Prenons l’exemple d’une palanquée qui descend à 12 mètres de profondeur pour y explorer la faune. Il faut donc lire le tableau « 12 mètres ». Considérons que la palanquée décide de remonter au bout de 30 minutes. Il faut donc lire la ligne « 30 minutes ». On n’y lit rien dans la colonne « 3 m ». Qu’est-ce que cela veut dire ? La valeur est la durée du palier à effectuer à 3 mètres. Comme la plongée est courte et peu profonde (rappelez-vous de la courbe de sécurité), il n’y a aucun palier à effectuer ! Les plongeurs peuvent remonter directement à la surface.
Considérons maintenant que la même palanquée est restée au fond pendant 2 heures et 30 minutes (pour l’exemple uniquement, car en pratique c’est très peu probable). Il faut donc lire la ligne « 2h30 ». On lit « 4 » dans la colonne « 3 m » : les plongeurs devront effectuer un palier de 4 minutes à 3 mètres.

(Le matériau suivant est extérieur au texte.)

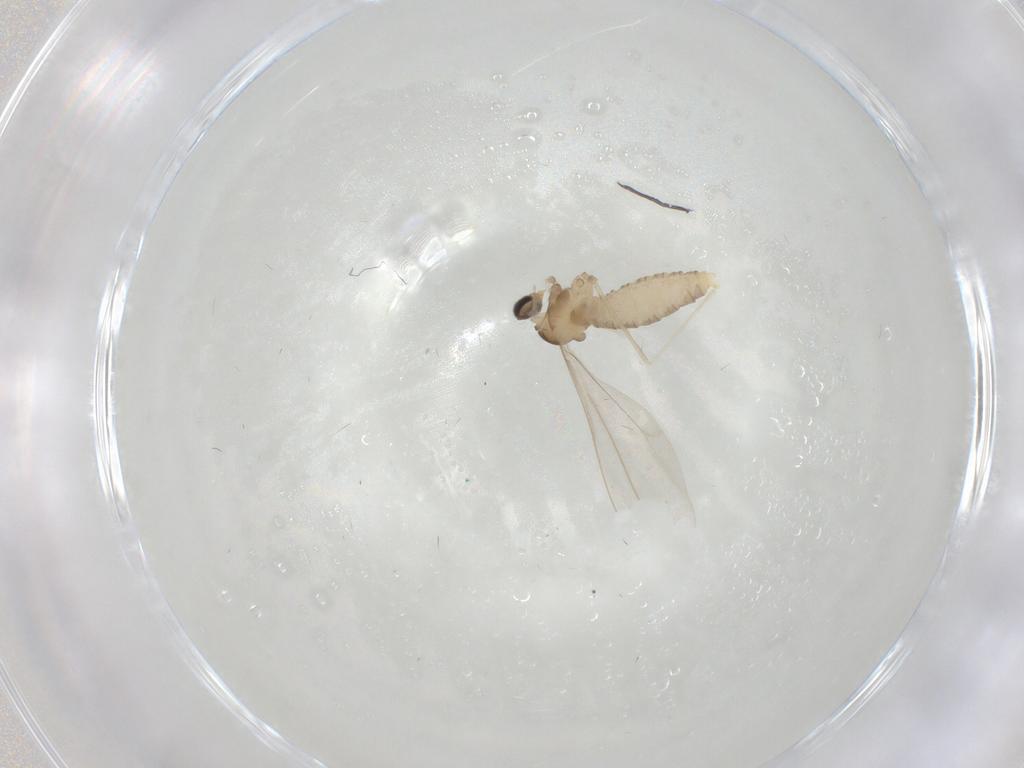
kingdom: Animalia
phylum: Arthropoda
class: Insecta
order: Diptera
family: Cecidomyiidae
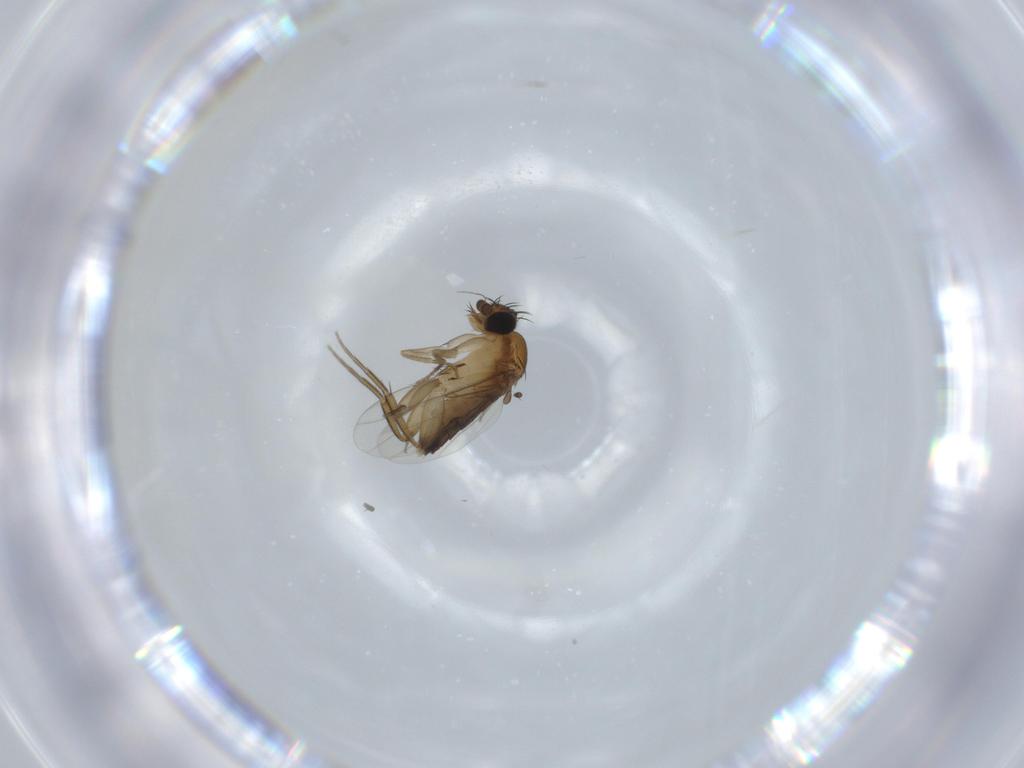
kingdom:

Prenons l’exemple d’une palanquée qui descend à 18 mètres de profondeur pour y explorer quelques rochers. Il faut donc lire le tableau « 18 mètres ». Considérons que la palanquée décide de remonter au bout de 60 minutes (ce qui est déjà une plongée assez longue). Il faut donc lire la ligne « 60 minutes ». On lit « 5 » dans la colonne « 3 m » : les plongeurs devront effectuer un palier de 5 minutes à 3 mètres.
Considérons maintenant que la même palanquée est restée au fond pendant 1 heure et 5 minutes. Il faut donc lire la ligne « 1h05 ». On lit « 8 » dans la colonne « 3 m » : les plongeurs devront effectuer un palier de 8 minutes à 3 mètres, ce qui commence à être long !
Les paliers obligatoires et les paliers de sécurité
Il n’y a pas de moyen de décompression imposé par la loi. Le plongeur est libre d’utiliser un ordinateur de plongée (de son choix) ou les tables de décompression (la version de son choix).
Nous avons vu que dans le cas d’une plongée un peu longue et profonde, le moyen de décompression indiquera des paliers. Ces paliers sont obligatoires, c’est-à-dire que le plongeur doit impérativement les suivre.
Dans le cas de plongées peu profondes ou courtes, nous avons vu que le moyen de décompression peut n’imposer aucun palier. Il est pourtant recommandé d’effectuer un palier quand même, dit palier de sécurité, de 3 minutes à 3 mètres. Ce palier n’est pas obligatoire mais recommandé et pratiqué par la majorité des organismes de plongée.
Certains ordinateurs rappellent ce palier à l’utilisateur, en indiquant par exemple « SAFE STOP » avec un décompte des 3 minutes lorsque le plongeur arrive dans la zone des 3 mètres. Si le plongeur décide de ne pas faire ce palier, l’ordinateur arrête le décompte.